The Jewish Cemetery
Hidden behind a high, red-brick wall on the corner of Møllegade and Guldbergsgade in Nørrebro is Denmark’s oldest Jewish cemetery. Since 1693, Danish Jews have been buried under the tall lime trees and wild-growing plants here in Beit Olam (Hebrew for the House of Eternity), where the atmosphere is at once solemn and informal.
The ancient, unostentatious weathered gravestones stand cheek by jowl around the cemetery, among the wild plants that spread across the graves.
The more than 6,000 people buried here will remain in their resting places for all time – according to Jewish custom, the deceased must never be removed from a grave. Nearly half of the gravestones remain in place, almost all facing the same direction: towards Jerusalem.
The site seems both unkempt and uniform because, according to Jewish tradition, all people are ‘equal in death’, so there is no difference between the graves.
You won’t see any bouquets here either, as Jewish people don’t pick living flowers to honour the dead, but instead leave a small stone on the grave as a sign of respect.
The cemetery was closed for many years, but since 2011 it has been open to the public four days a week.
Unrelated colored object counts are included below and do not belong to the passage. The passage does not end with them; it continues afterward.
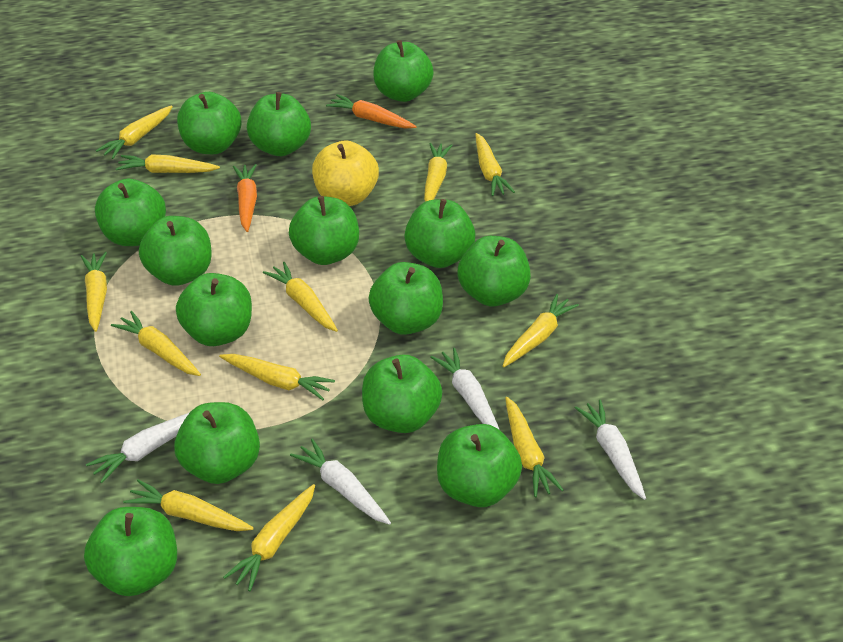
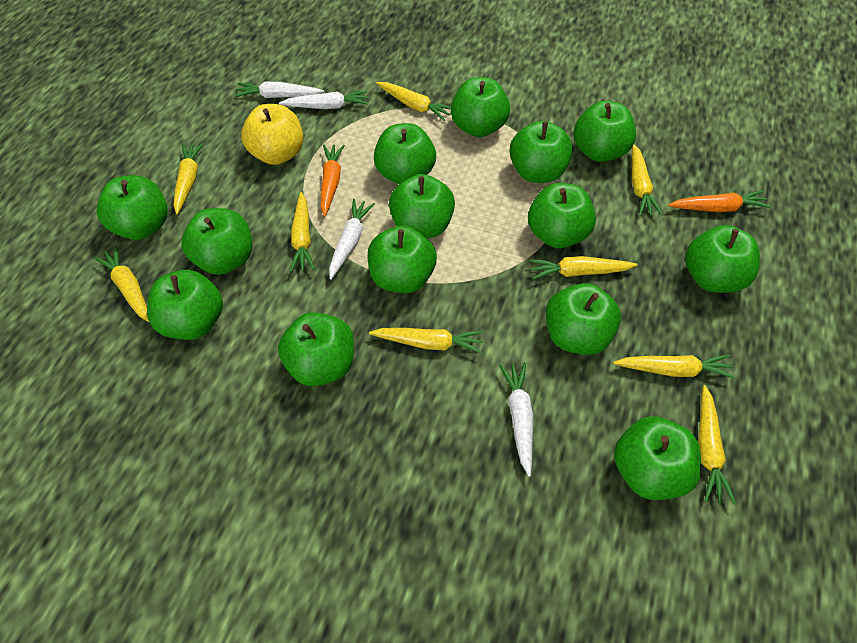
yellow carrot: 12 -> 9

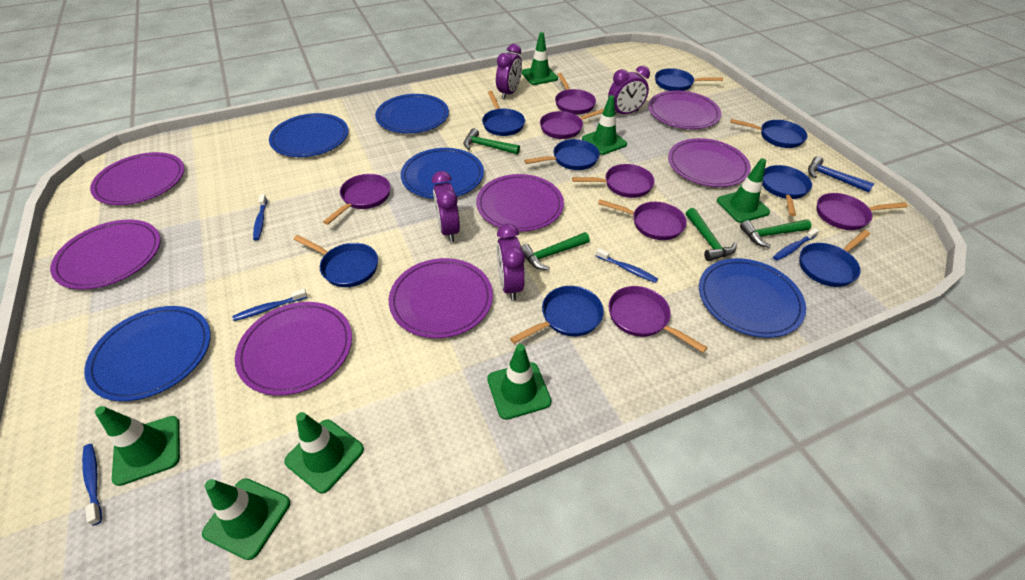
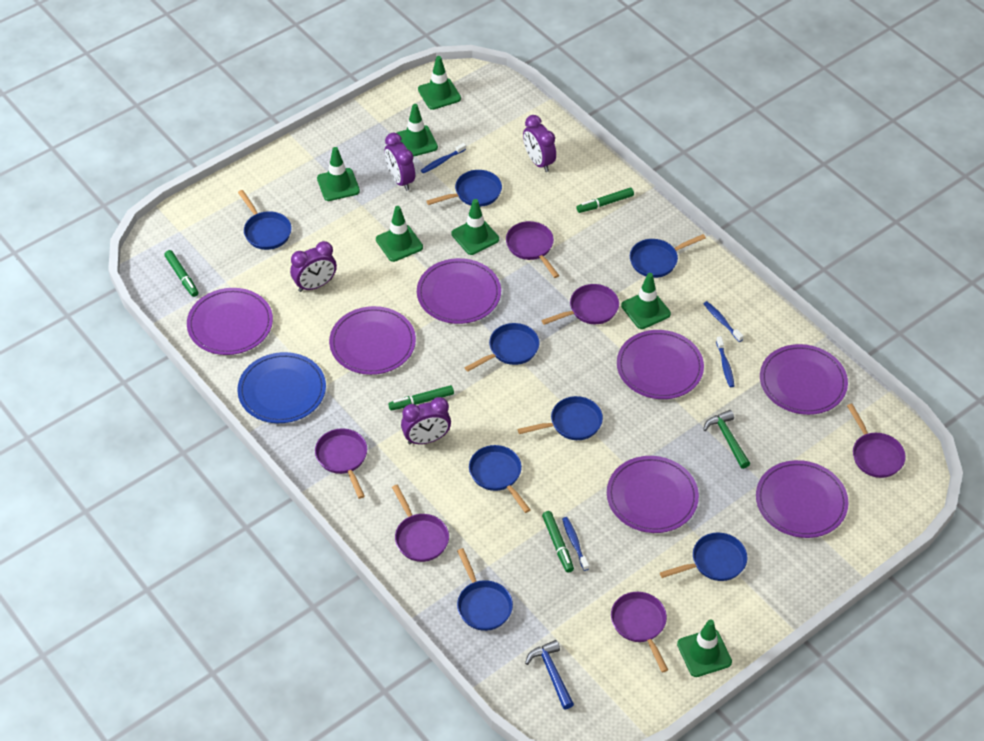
blue plate: 5 -> 1
blue toothbrush: 5 -> 4
green hammer: 4 -> 1
green marker: 0 -> 4
purple pan: 7 -> 6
Signs provide information about the site, Jewish customs and the famous people buried here who made an impact on Danish society.
Photo: Søren Rud
DATA & LINKSMosaisk Begravelsesplads
(The Jewish Cemetery)
2200 Copenhagen N
- Cultural history, peace, quiet and contemplation.
- The cemetery is open from 1 April to 30 September on Mondays, Wednesdays, Thursdays and Sundays from 10:00–18:00, except on Jewish holidays.
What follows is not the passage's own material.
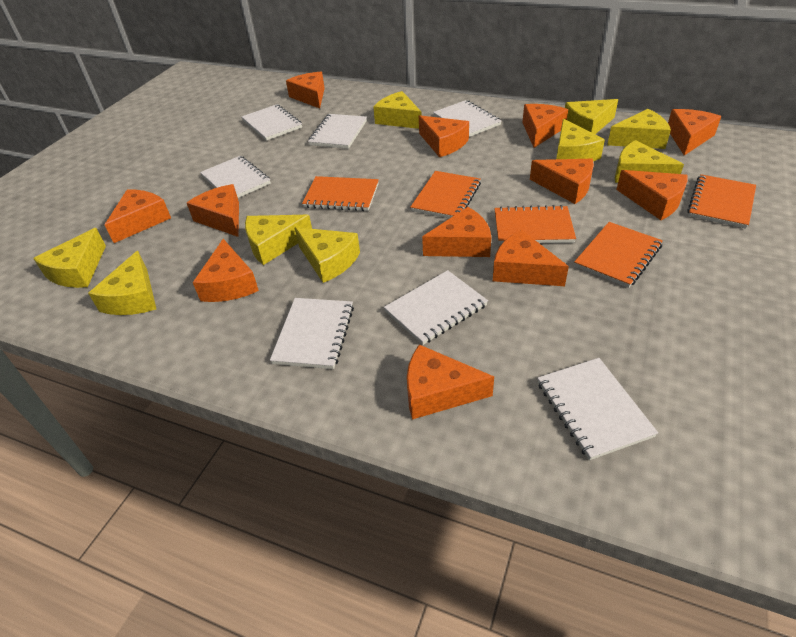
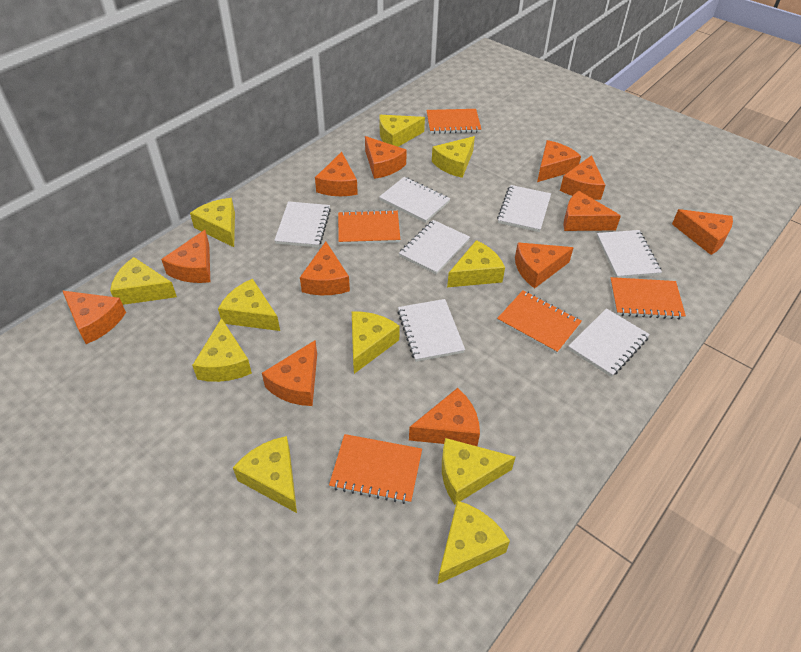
yellow cheese: 9 -> 11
- Men are asked to wear something on their heads. You can borrow a calotte at the entrance.
- The cemetery must be navigated by the paths only because many of the graves are unmarked.
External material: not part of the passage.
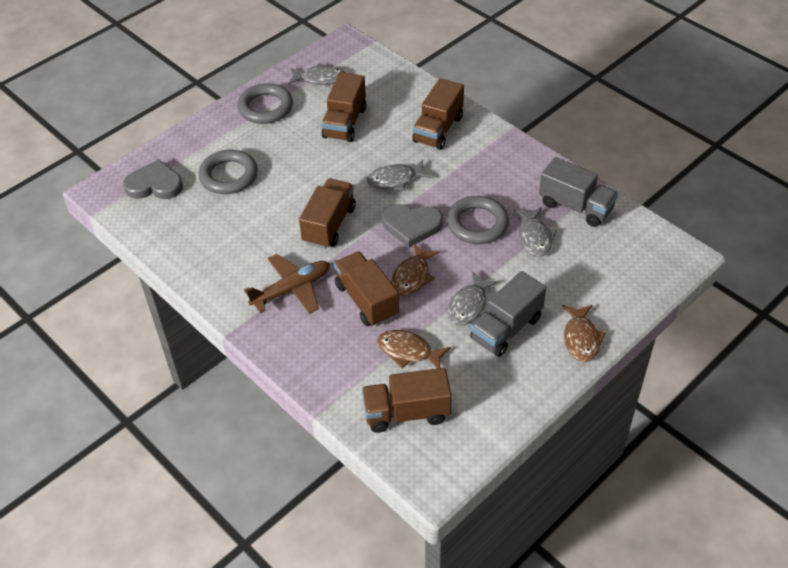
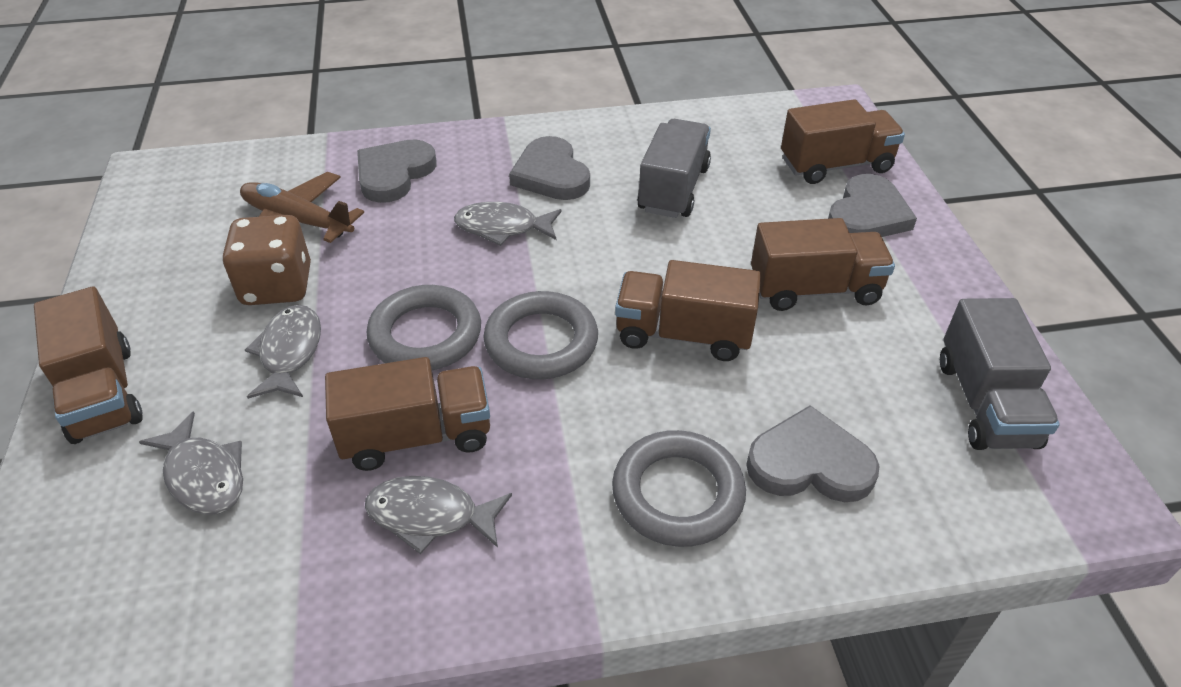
brown dice: 0 -> 1
brown fish: 3 -> 0
grey heart: 2 -> 4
- The Jewish Museum organises guided tours. Contact: firstname.lastname@example.org or tel.: (+45) 33 11 22 18
- The Jewish Cemetery in Møllegade was established in 1693. In 1886, a new Jewish burial ground was created at the Western Cemetery but burials continued at Møllegade until 1967. Some tombstones lie flat, in accordance with the tradition among Sephardi Jews from the Iberian Peninsula.
- Among those buried here are the founders of Bing & Grøndahl; the co-founder of Privatbanken; the father of the founder of Bonnier Publishing; the founder of the Hirschsprung Collection; Hans Christian Andersen’s close friend Dorothea Melchior and Niels Bohr’s parents.
- Harriet, the first wife of Edvard Brandes, the co-founder of the newspaper Politiken, is also buried here. She committed suicide after being unfaithful to her husband.
- Brandes, who had a mistress himself, is not buried in the cemetery. He was cremated – which is not in accordance with Jewish tradition.
- Lime trees, ivy and a mass of natural ground vegetation.
- There are no benches, and you are not permitted to eat or drink in the cemetery.
- There are several general stores and cafés in the neighbourhood.